These findings have always kind of bothered me, but I think I have a hypothesis that explains it.

The Grand Unified Hypothesis of Build Order

Every tick, the game evaluates every creature and building in sequence. Here's the order in which it does so (according to my hypothesis):

  • 1) Every creature checks its speed to determine whether it can move to the next tile in its path. If it can, it moves. If its next tile is occupied or inaccessible, it recomputes path.
  • 2) Every tile of fluid is evaluated to determine whether it should flow or teleport, and if it should, it does.
  • 3) Every variable-state building is evaluated (more on this later).
  • 4) Every tile of water is evaluated to determine whether it should flow (or maybe teleport), and it does so, if it should.

The important part of this is step 3. In particular, buildings are evaluated in the reverse order to which they were built. If you build a pressure plate, then a door, the game will first run the door's think function, then run the plate's think function.

Here are the think functions for various variable state buildings, as far as I can tell:

Door

  • If a close signal has been generated for this door, close the door.
  • Note that the door doesn't itself evaluate open signals!

Pressure plate

  • If triggering criteria are met, and the device most recently sent a close signal, send an open signal. Additionally, open any doors or hatches linked to this pressure plate, and toggle any linked gear assemblies the appearance of any gear assemblies, making them show up as engaged or disengaged.
  • If triggering criteria are met and the device most recently sent an open signal, don't do anything, except remember this tick.
  • If triggering criteria are not met, and it has been exactly 99 ticks since triggering criteria were met, send a close signal. Additionally, toggle any linked gear assemblies.
  • If triggering criteria are not met, and it has been greater than or less than 99 ticks since triggering criteria were met, don't do anything.

Bridge

  • If no open or close is scheduled for this device, check for a signal. If open, schedule an open in 100 ticks. If close, schedule a close in 99 100 ticks.
  • if no signal, or an open or close is already scheduled, don't do anything.

Screw Pump

  • If the pump is adjacent to a powered gear assembly, there is fluid in its intake tile, and there is no fluid in an acceptable output tile, destroy the water in its intake tile and generate an equivalent amount of water in the first acceptable output tile.
  • Otherwise, don't do anything.

Gear Assembly

  • If an open or close has been generated by a device linked to this assembly, toggle the actual state of this assembly (not the apparent state, which is managed by the pressure plate).
  • If gear assembly is adjacent to a device with power and is engaged, consider this tile powered.
  • If gear assembly is not adjacent to a device with power or is not engaged, do not consider this tile powered.

*Note that gear assemblies do not evaluate signals!

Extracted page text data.
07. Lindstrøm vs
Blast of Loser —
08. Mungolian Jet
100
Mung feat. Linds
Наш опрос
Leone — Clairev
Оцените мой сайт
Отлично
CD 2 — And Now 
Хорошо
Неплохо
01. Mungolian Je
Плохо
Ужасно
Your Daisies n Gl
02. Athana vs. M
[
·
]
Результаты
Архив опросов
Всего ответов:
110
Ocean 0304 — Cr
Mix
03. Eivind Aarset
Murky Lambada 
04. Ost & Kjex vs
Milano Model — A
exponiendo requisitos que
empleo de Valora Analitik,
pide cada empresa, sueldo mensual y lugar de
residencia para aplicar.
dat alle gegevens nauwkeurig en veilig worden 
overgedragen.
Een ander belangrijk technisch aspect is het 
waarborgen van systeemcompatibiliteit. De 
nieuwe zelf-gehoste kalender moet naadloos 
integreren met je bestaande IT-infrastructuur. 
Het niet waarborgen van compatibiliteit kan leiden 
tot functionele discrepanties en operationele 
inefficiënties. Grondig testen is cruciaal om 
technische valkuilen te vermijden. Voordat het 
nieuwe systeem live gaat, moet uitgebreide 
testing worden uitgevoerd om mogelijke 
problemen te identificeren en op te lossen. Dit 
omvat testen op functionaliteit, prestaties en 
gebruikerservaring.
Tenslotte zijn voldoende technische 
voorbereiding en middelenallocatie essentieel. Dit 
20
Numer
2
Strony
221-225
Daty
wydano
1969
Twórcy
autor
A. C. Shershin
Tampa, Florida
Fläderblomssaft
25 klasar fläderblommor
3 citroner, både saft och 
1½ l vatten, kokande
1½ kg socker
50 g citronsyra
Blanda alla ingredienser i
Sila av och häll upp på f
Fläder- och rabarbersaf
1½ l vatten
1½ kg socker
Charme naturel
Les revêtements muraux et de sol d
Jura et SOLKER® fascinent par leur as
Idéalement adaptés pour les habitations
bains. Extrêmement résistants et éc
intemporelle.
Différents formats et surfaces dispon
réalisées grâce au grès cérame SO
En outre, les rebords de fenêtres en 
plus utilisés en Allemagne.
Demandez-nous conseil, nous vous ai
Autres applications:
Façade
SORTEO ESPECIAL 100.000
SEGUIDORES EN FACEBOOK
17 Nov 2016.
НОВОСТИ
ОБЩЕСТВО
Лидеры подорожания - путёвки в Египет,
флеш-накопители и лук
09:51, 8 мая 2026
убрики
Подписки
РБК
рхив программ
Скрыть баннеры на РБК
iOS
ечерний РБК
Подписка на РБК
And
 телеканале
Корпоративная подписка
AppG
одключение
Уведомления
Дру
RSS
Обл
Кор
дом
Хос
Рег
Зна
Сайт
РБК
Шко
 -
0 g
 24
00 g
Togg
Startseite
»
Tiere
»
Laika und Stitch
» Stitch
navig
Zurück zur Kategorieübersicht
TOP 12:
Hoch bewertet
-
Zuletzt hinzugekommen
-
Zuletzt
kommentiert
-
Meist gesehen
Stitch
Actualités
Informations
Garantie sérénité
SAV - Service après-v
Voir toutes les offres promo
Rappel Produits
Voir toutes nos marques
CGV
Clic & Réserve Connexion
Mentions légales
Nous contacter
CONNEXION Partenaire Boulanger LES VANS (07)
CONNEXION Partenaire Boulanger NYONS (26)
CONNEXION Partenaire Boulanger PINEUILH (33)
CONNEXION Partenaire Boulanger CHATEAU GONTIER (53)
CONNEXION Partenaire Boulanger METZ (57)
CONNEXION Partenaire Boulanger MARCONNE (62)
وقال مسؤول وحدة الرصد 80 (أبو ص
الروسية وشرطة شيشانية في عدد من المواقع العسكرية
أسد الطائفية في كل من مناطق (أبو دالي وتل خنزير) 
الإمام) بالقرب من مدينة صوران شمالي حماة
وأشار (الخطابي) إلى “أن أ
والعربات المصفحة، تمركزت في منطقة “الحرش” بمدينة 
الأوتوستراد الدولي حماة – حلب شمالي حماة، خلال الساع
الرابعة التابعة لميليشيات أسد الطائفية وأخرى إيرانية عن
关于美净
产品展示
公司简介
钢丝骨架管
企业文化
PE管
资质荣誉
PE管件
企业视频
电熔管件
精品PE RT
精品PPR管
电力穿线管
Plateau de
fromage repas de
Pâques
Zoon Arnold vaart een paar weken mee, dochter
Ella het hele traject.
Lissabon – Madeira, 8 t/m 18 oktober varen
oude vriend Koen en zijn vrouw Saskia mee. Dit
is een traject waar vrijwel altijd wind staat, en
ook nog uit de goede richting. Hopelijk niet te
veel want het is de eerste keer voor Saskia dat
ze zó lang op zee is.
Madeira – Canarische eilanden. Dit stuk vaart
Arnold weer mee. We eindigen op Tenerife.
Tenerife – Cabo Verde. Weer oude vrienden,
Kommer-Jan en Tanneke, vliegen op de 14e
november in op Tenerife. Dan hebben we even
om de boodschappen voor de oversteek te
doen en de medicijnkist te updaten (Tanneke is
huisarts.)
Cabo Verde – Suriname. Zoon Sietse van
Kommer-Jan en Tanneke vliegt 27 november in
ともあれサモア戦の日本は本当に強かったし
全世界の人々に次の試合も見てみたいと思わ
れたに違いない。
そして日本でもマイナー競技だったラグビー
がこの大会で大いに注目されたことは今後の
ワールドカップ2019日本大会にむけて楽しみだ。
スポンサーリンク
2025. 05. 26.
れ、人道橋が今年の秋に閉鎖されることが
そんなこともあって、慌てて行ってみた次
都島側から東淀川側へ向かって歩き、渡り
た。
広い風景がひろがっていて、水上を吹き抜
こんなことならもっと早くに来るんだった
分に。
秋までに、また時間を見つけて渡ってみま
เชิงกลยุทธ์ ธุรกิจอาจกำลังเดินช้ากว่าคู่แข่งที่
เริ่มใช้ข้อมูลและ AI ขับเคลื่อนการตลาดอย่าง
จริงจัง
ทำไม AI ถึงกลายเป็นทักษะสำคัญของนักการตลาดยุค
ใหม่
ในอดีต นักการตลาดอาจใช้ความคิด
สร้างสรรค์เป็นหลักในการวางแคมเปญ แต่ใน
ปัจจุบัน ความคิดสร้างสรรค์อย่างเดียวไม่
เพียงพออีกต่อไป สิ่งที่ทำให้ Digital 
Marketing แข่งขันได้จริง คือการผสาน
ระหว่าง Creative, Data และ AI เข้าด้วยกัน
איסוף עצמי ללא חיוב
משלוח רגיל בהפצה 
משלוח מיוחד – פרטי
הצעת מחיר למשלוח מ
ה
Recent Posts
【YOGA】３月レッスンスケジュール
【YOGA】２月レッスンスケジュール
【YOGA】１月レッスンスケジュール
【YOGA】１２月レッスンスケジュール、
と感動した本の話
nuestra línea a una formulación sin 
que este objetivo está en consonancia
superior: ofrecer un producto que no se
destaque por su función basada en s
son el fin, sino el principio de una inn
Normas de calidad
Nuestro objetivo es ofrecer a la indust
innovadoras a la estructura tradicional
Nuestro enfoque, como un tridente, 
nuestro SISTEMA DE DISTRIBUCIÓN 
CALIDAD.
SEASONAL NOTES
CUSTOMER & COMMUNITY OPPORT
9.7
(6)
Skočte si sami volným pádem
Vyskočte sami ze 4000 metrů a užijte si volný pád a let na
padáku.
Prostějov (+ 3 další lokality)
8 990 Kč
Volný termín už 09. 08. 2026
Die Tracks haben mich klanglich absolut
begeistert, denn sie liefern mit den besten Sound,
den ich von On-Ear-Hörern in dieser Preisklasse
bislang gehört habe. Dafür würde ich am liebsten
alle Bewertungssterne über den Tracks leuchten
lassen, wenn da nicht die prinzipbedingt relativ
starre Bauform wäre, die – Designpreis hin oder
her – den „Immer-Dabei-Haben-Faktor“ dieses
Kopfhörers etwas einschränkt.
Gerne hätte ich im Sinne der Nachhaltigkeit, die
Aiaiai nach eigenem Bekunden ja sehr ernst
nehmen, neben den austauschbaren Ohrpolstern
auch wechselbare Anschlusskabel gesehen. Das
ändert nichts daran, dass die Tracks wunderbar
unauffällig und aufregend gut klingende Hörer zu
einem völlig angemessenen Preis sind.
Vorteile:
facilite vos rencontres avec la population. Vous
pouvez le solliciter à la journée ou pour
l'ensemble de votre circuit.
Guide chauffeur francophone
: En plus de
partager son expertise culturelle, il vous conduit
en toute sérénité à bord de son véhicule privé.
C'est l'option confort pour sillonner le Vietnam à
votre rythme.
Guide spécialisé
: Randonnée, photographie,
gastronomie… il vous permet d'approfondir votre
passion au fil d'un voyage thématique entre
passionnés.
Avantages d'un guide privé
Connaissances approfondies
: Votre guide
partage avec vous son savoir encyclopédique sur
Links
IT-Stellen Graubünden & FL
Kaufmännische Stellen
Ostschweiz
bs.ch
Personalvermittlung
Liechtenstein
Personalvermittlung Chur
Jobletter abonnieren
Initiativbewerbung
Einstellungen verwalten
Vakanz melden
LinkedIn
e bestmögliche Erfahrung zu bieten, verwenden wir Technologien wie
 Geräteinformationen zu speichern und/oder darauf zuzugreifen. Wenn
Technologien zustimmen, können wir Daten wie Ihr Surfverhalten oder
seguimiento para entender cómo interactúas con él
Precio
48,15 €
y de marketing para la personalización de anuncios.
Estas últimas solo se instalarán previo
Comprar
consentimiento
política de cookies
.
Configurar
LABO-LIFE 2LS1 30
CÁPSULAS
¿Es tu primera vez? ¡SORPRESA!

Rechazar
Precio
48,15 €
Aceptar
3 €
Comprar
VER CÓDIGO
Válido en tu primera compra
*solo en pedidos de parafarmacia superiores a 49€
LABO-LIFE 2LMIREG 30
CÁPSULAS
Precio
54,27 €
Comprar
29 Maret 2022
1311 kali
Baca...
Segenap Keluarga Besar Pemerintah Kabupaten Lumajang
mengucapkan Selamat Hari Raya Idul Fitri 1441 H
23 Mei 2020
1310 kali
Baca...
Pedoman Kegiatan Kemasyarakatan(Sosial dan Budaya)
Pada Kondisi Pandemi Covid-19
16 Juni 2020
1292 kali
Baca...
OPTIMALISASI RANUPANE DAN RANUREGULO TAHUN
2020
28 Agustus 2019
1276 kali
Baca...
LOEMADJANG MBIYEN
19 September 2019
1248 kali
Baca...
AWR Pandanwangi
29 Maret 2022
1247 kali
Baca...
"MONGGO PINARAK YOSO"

Set of tasks.
1. Locate every line in the records that contains the string "moet", treating uppercase and lowercase as different, and copy each such line.
2. Write the next part of the build-order passage, beginning after its final sentence.
The build-order passage and the records come from unrelated sources.

Task responses.
1.
nieuwe zelf-gehoste kalender moet naadloos 
nieuwe systeem live gaat, moet uitgebreide 

2.
Other Furniture

I believe that the think functions described earlier apply to all other forms of furniture. Hatches use the same think function as doors. Grates, bars, and floodgates use the same think function as bridges. Levers require a special note: I believe they function the same way as a pressure plate. However, there's a chance that the dwarf pulling them actually sends the signals, in which case you would expect to see levers functioning as if they were always built before the furniture they trigger. Levers do not function like other furniture! It is the dwarf that sends open and close signals, rather than the furniture, which means that signals from levers are always evaluated before any other buildings. Levers automatically open doors and toggle gear assemblies, since those are not functions of the furniture themselves.

How this reconciles Hussell's clock and my goblin repeater

This model of build order demonstrates how a gear assembly can both be engaged at the end of a tick, yet a pump attached to that gear assembly may or may not yet be powered, based on the order in which the two components were built. That disconnect between my data and Hussell's been bothering me, and this hypothesis explains both results.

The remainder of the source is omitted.